## Elenco dei compiti
**A.** Riscrivi il passo del testo liturgico che comincia con "Parola di Dio." e prosegue fino a "e per sempre.", mettendo "Lodato" al posto di "Benedetto".
**B.** Rispondi a queste domande basandoti sul testo liturgico:
(i) Per quanti anni Davide regnò a Gerusalemme?
(ii) Dove fu sepolto Davide?
(iii) A chi impartì i suoi ordini Davide quando si avvicinava alla morte?
**C.** Traduci in inglese questa frase del testo liturgico: "Salomone sedette sul trono di Davide, suo padre, e il suo regno si consolidò molto."

## Testo della pagina
PRIMA LETTURA (1Re 2,1-4.10-12)
Io me ne vado per la strada di ogni uomo sulla terra. Tu, Salomone, sii forte e mostrati uomo.
Dal primo libro dei Re
I giorni di Davide si erano avvicinati alla morte, ed egli ordinò a Salomone, suo figlio: «Io me ne vado per la strada di ogni uomo sulla terra. Tu sii forte e móstrati uomo. Osserva la legge del Signore, tuo Dio, procedendo nelle sue vie ed eseguendo le sue leggi, i suoi comandi, le sue norme e le sue istruzioni, come sta scritto nella legge di Mosè, perché tu riesca in tutto quello che farai e dovunque ti volgerai, perché il Signore compia la promessa che mi ha fatto dicendo: “Se i tuoi figli nella loro condotta si cureranno di camminare davanti a me con fedeltà, con tutto il loro cuore e con tutta la loro anima, non ti sarà tolto un discendente dal trono d’Israele”.
Davide si addormentò con i suoi padri e fu sepolto nella Città di Davide. La durata del regno di Davide su Israele fu di quarant’anni: a Ebron regnò sette anni e a Gerusalemme regnò trentatré anni.
Salomone sedette sul trono di Davide, suo padre, e il suo regno si consolidò molto.
Parola di Dio.

SALMO RESPONSORIALE (Da 1Cron 29,10-12)
Tu, o Signore, dòmini tutto!
Benedetto sei tu, Signore,
Dio d’Israele, nostro padre,
ora e per sempre.
Tu, o Signore, dòmini tutto!

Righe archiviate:
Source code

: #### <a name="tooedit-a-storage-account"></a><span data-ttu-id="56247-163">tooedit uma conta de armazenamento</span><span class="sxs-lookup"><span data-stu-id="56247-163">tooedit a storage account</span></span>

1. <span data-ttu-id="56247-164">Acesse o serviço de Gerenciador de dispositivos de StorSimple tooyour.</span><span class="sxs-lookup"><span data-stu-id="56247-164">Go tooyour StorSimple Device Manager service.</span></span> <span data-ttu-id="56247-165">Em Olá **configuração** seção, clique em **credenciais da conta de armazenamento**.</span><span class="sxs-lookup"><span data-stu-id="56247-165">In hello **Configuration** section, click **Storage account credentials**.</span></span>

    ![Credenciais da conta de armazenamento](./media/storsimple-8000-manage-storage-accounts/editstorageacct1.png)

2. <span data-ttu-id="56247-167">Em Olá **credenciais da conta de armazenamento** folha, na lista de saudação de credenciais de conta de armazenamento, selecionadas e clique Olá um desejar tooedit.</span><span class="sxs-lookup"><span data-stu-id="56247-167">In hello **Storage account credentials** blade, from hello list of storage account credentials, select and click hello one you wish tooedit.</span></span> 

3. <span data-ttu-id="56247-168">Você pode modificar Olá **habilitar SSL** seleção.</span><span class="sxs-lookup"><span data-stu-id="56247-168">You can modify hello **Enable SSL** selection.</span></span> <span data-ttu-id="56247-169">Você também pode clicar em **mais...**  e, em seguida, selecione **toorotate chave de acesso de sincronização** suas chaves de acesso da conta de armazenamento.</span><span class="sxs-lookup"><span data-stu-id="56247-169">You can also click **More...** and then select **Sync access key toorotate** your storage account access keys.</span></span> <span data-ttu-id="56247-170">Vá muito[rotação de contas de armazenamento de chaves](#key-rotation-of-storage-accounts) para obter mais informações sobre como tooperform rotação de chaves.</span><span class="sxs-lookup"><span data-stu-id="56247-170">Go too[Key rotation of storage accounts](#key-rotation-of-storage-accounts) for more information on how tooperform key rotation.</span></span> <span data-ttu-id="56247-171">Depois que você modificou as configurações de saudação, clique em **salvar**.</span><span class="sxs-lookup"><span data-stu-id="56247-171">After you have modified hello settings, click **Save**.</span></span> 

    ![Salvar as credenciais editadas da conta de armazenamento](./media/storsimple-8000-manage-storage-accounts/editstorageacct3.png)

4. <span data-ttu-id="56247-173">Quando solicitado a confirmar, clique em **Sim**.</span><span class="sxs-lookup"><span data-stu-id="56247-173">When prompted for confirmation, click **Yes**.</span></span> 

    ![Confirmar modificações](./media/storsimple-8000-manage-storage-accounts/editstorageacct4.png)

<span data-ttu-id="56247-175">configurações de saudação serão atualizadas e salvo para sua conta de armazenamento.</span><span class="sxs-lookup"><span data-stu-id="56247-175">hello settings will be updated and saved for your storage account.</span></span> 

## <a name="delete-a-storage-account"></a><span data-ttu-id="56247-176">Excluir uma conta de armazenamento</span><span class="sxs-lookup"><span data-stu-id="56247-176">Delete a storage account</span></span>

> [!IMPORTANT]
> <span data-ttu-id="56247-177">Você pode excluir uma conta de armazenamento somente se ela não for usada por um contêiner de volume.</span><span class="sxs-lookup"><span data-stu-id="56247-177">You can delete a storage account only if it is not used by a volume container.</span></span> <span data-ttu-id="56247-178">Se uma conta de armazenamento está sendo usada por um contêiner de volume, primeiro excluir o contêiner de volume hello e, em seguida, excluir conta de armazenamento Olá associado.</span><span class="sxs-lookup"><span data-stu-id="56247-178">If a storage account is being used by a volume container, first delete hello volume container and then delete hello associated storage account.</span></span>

## Risposte ai compiti
**A.**
Parola di Dio.

SALMO RESPONSORIALE (Da 1Cron 29,10-12)
Tu, o Signore, dòmini tutto!
Lodato sei tu, Signore,
Dio d’Israele, nostro padre,
ora e per sempre.

**B.**
(i) Trentatré anni.
(ii) Nella Città di Davide.
(iii) A Salomone, suo figlio.

**C.** Solomon sat on the throne of David, his father, and his kingdom was greatly strengthened.